- What to do:
Without including any pictures, reproduce all the lines below word for word.
[Data shown Boundary: Start]
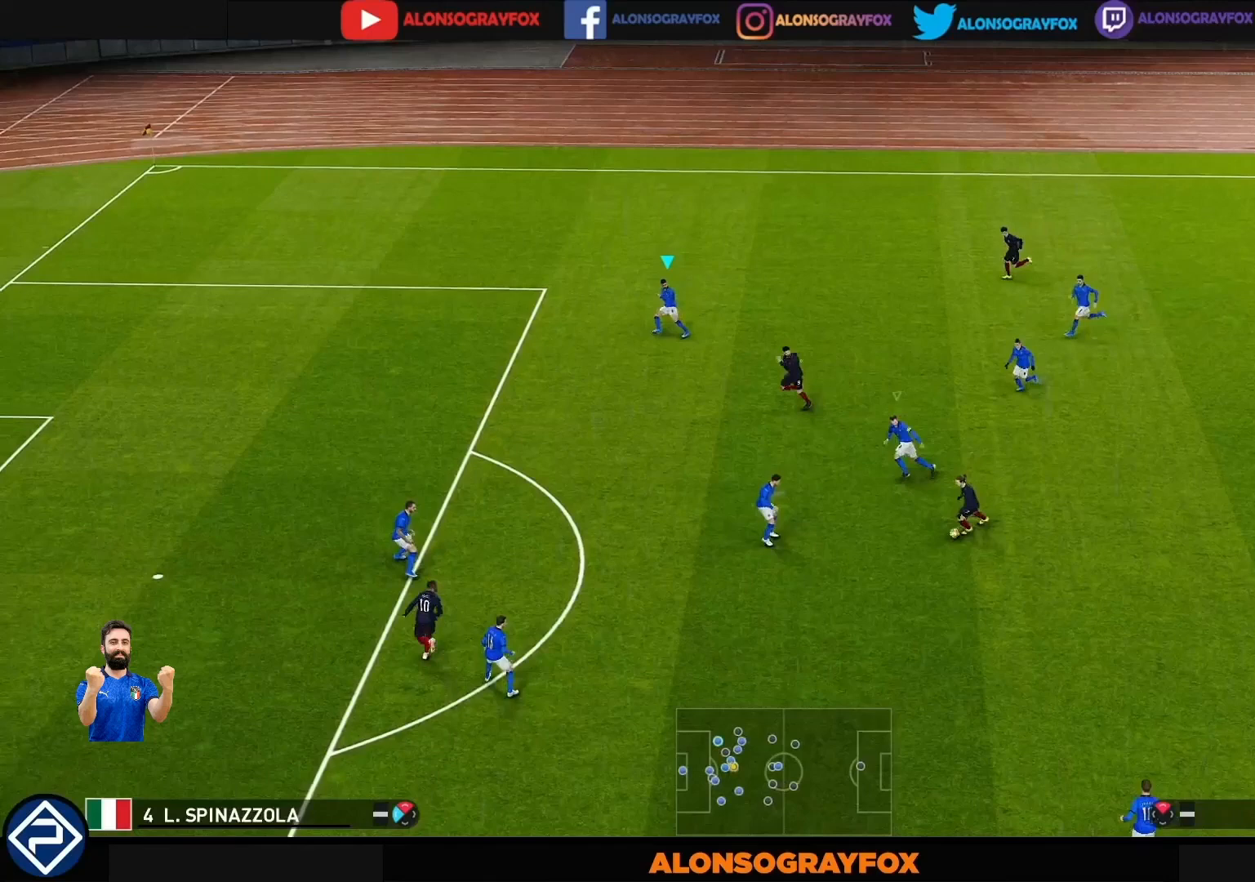
{"buttons": ["R1"], "left_stick": "up-left", "right_stick": "left", "events": []}
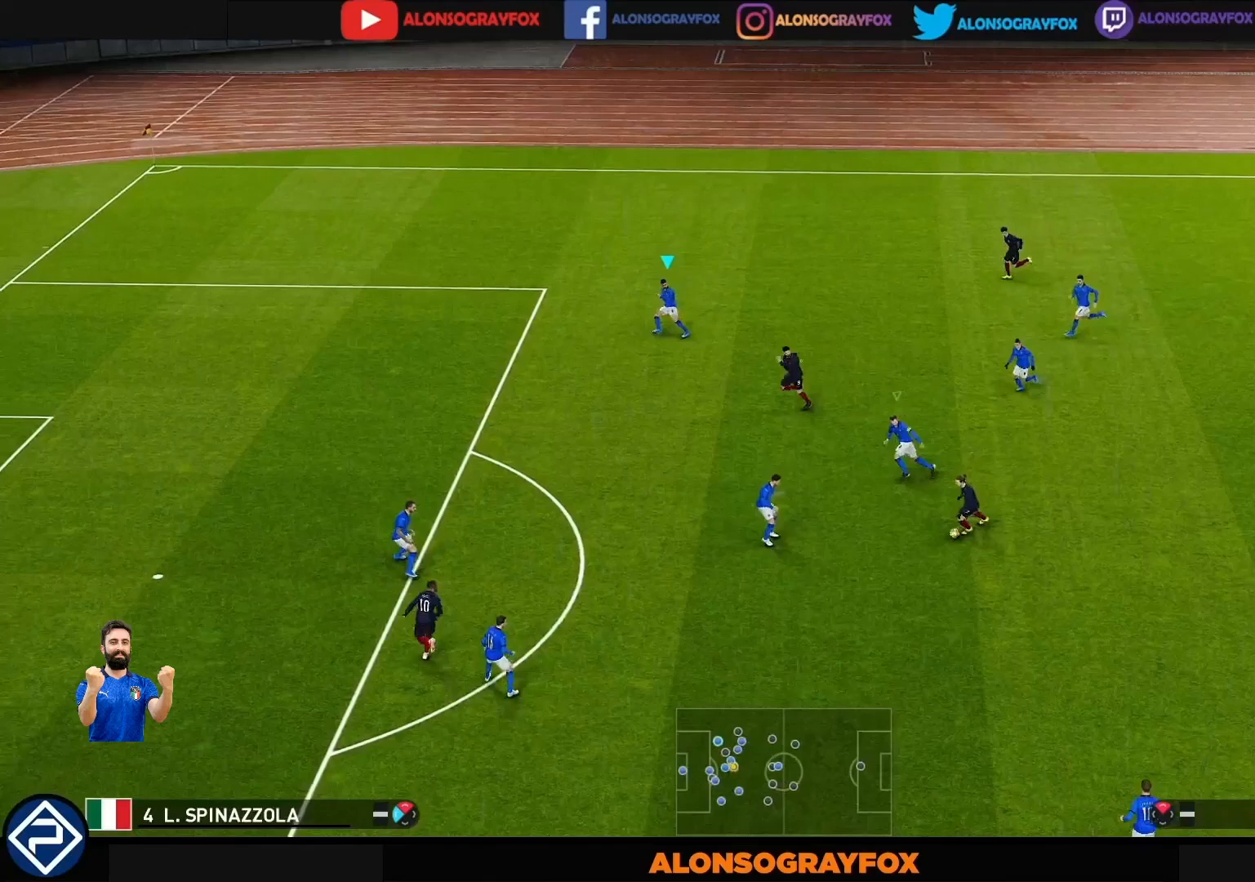
{"buttons": ["R1"], "left_stick": "up-left", "right_stick": "left", "events": []}
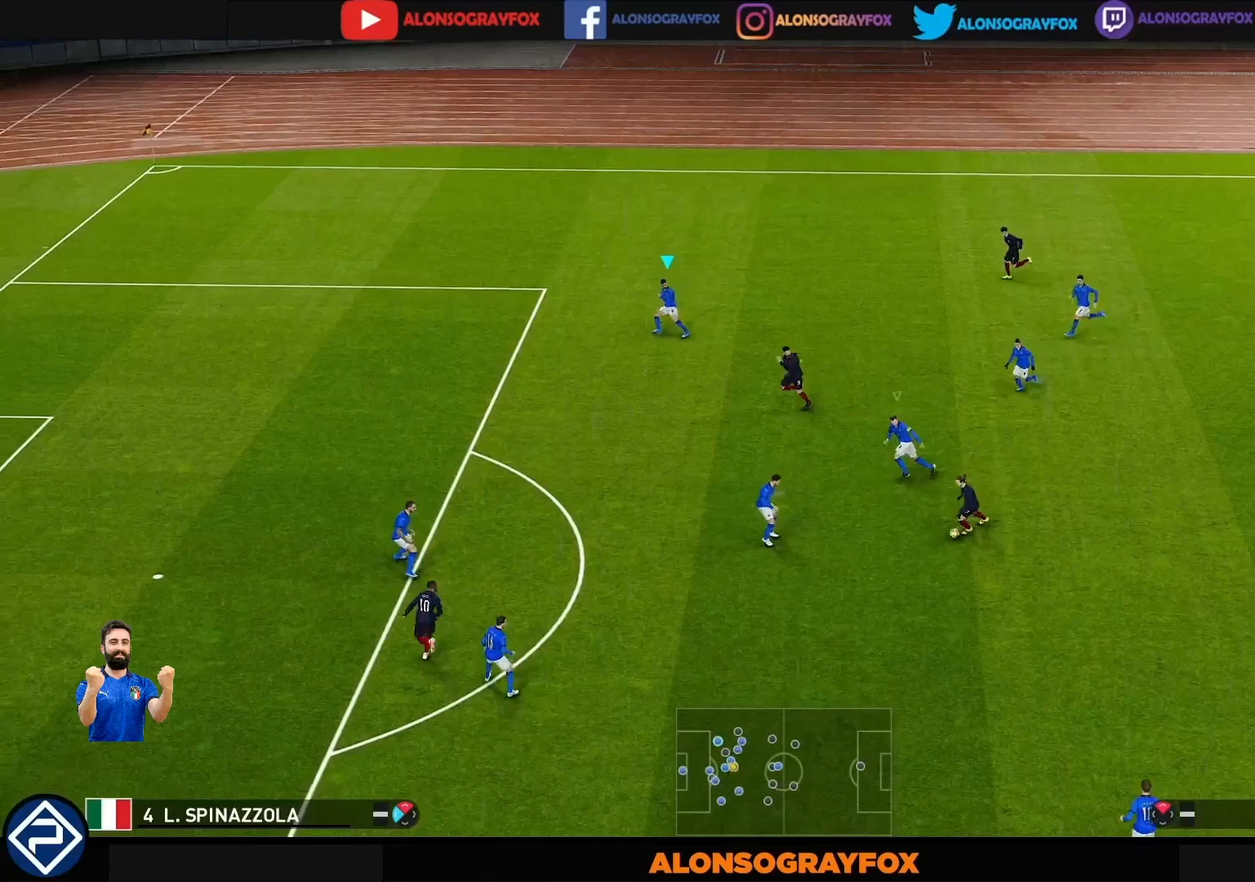
{"buttons": ["R1"], "left_stick": "up-left", "right_stick": "left", "events": []}
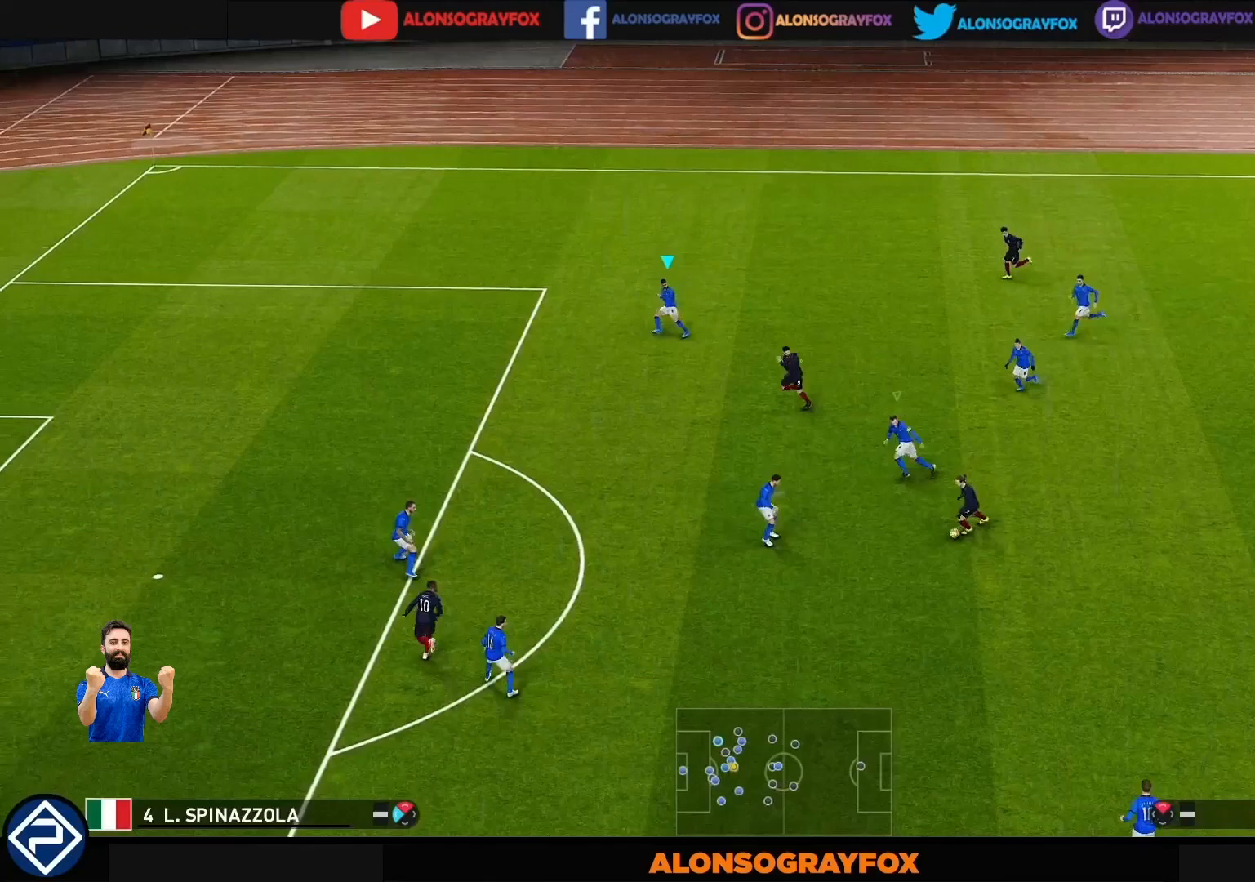
{"buttons": ["R1"], "left_stick": "up-left", "right_stick": "left", "events": []}
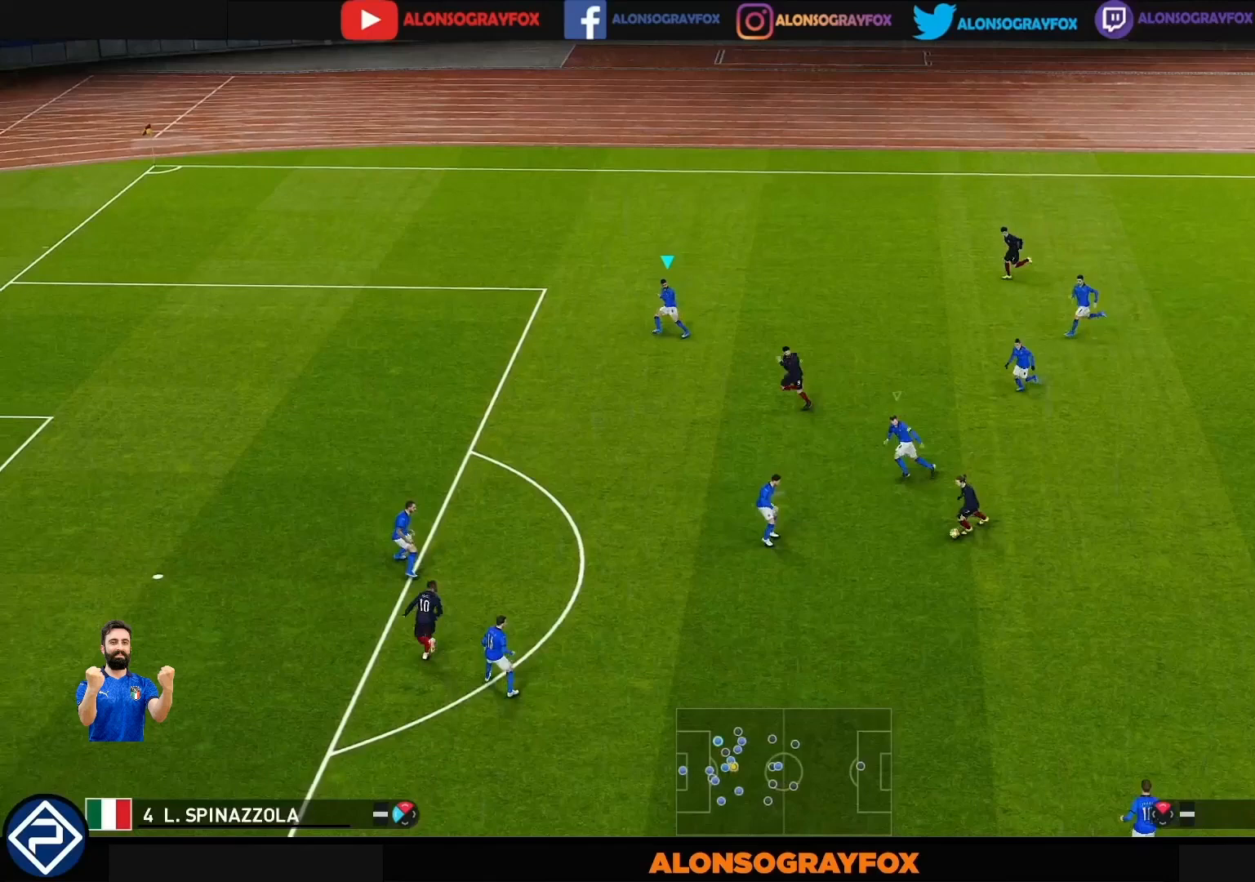
{"buttons": ["R1"], "left_stick": "up-left", "right_stick": "left", "events": []}
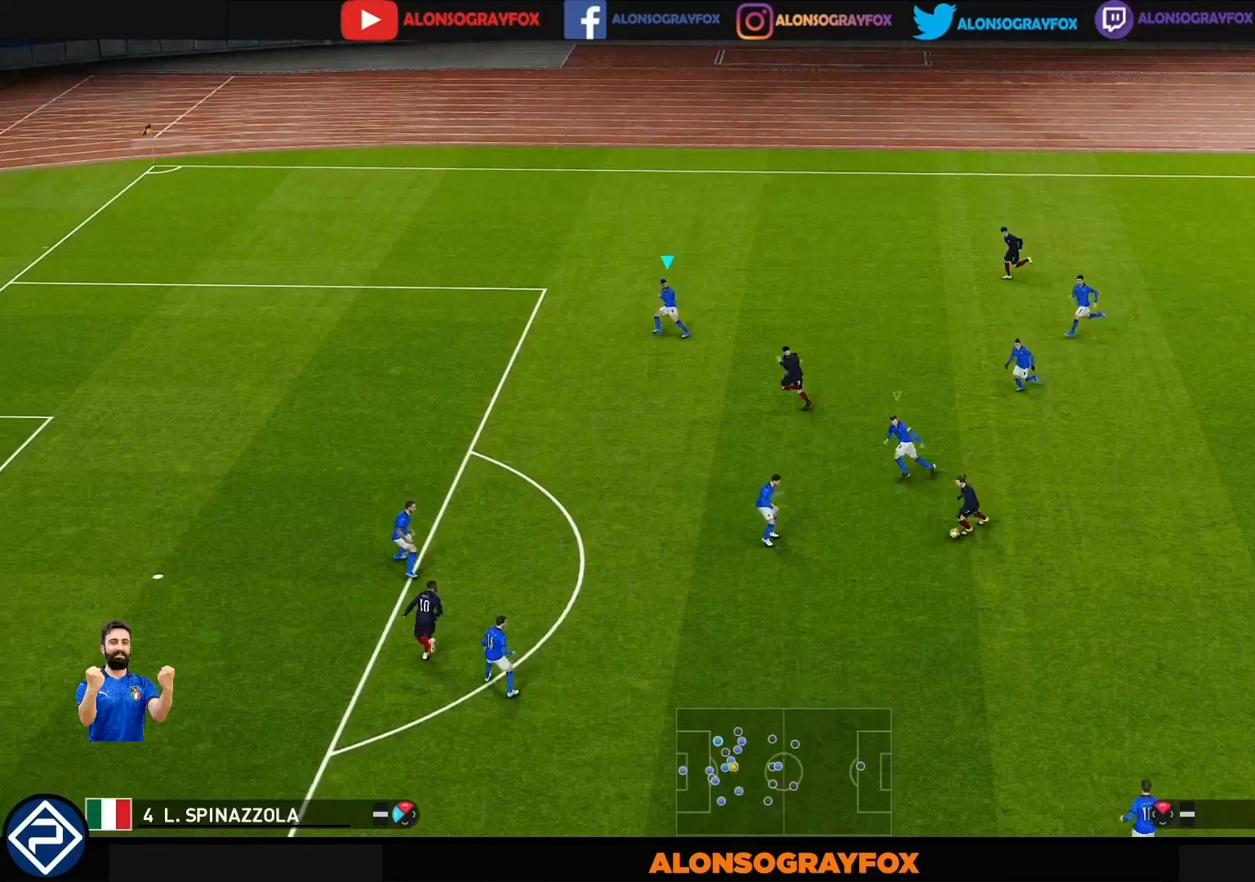
{"buttons": ["R1"], "left_stick": "up-left", "right_stick": "left", "events": []}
[Data shown Boundary: End]
- Output of the exercise:
{"buttons": ["R1"], "left_stick": "up-left", "right_stick": "left", "events": []}
{"buttons": ["R1"], "left_stick": "up-left", "right_stick": "left", "events": []}
{"buttons": ["R1"], "left_stick": "up-left", "right_stick": "left", "events": []}
{"buttons": ["R1"], "left_stick": "up-left", "right_stick": "left", "events": []}
{"buttons": ["R1"], "left_stick": "up-left", "right_stick": "left", "events": []}
{"buttons": ["R1"], "left_stick": "up-left", "right_stick": "left", "events": []}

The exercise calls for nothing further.